Published January 21, 2009 at 6:19 a.m.
Discarded and Salvage,” the current exhibit at the Flynn Center’s Amy E. Tarrant Gallery in Burlington, is an expressive collection of 11 large-scale “paintings” that are essentially textile assemblages. Peacham artist Muffin Ray transforms vintage quilt patches, found tapestries and other sumptuous yet cast-off textiles into broad fields of texture and color. She creates deep, mysterious surfaces soaked in resin, encaustic and oil-based media that preserve embroidered textures like primeval insects in amber. Then she juxtaposes areas of painting, frequently floral but sometimes wholly gestural, with the glazed and stained fabrics.

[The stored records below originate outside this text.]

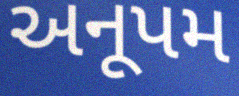
અનૂપમ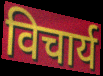
विचार्य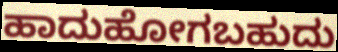
ಹಾದುಹೋಗಬಹುದು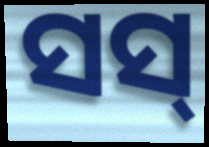
ସସ୍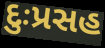
દુઃપ્રસહ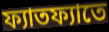
ফ্যাতফ্যাতে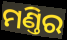
ମଣ୍ତିର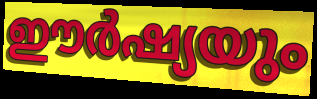
ഈർഷ്യയും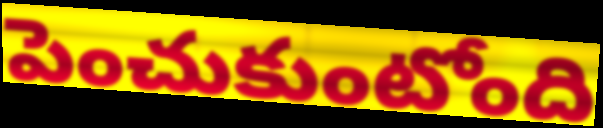
పెంచుకుంటోంది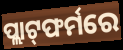
ପ୍ଲାଟ୍‌ଫର୍ମରେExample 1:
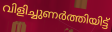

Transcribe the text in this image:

വിളിച്ചുണർത്തിയിട്ട്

“All of the materials used in this work were salvaged from abandoned warehouses, dumpsters and basements,” Ray explains in a curatorial statement. In her surreptitious quest for ingredients she discovered a wide range of swatches and bolts; some resemble Victorian tin ceilings, while others are fancy embroidery or strips of lace. Short lengths of fabric, cut into ribbons, were sewn onto the top half of the 56-by-40-inch “Untitled 2.” The stitching runs vertically over the horizontally positioned ribbons. Earth tones dominate the piece — like everything else in the show. The bottom half of the work holds loosely painted buds and stems on a black background.
“K” is a 66-by-60-inch canvas alive with Ray’s signature details. It’s a crazy quilt of textiles: Triangles, rectangles and a few squares are appliquéd below a horizontal demarcation three-quarters of the way up the picture plane. Pale brown paint drips like icicles, running in long rivulets over the textures. Above the horizon is a bubbly, raw-umber field, almost gold toned, filled with orange flowers and stems arranged vertically. Like the patterns in the textiles, Ray’s painted flowers and buds hark back to Victorian design. Her flowers are reminiscent of the most delicate still lifes of Odilon Redon (1840-1916), or classic art nouveau motifs.
Several canvasses from Ray’s “Discard” series included in the show reveal painted or stenciled words, letters and geometric patterns buried in thickly layered glazes. “Discard 2” and “Discard 3” are both sandy hued, with rope-like cloth piping dividing the canvasses into three horizontal segments. The lowest segment of the 70-by-46-inch “Discard 2” is red oxide, while the middle and upper bands are paler. Ray seems to have splashed tan paint over the image, and the resulting drips unify the sections. Gray Greek keys — small concentric squares — are visible through the splashes on “Discard 3.” That 68-by-42-inch piece is dominated by lighter tonalities; it’s like decaying plaster, or a section of weathered wall removed from an excavated classical villa.
“Hollyhock and Skunk Cabbage,” at 109 by 72 inches, is the largest and most intricate painting in the show. It’s divided vertically between the floral section at left and the fabric designs composed within a grid of six-by-six squares at right. Ray placed fans of many hues, outlined in scarlet, inside the right-hand grid. Her complex design unveils patterns within patterns, and the entire grid area is bordered by stained antique lace.
The left section of the piece is a gestural display of flowers, resembling a Japanese screen. The background contains subtle drips of red on red, and Ray integrated drawing media into the painted side. Long stems are lines of negative space transversing wide patches of blackness. Pale turquoise passages are applied like stain painting to create a pleasingly balanced harmony of turquoise, red, black and a honeyed yellow.
Ray pushes technical boundaries to invent a hybrid art — part assemblage and part painting — that carries viewers down a meandering sensory stream. Her paint handling echoes the art-historical trends of the last hundred years, while her discarded, readapted textiles seem to bear the ghosts of the former lives they’ve touched.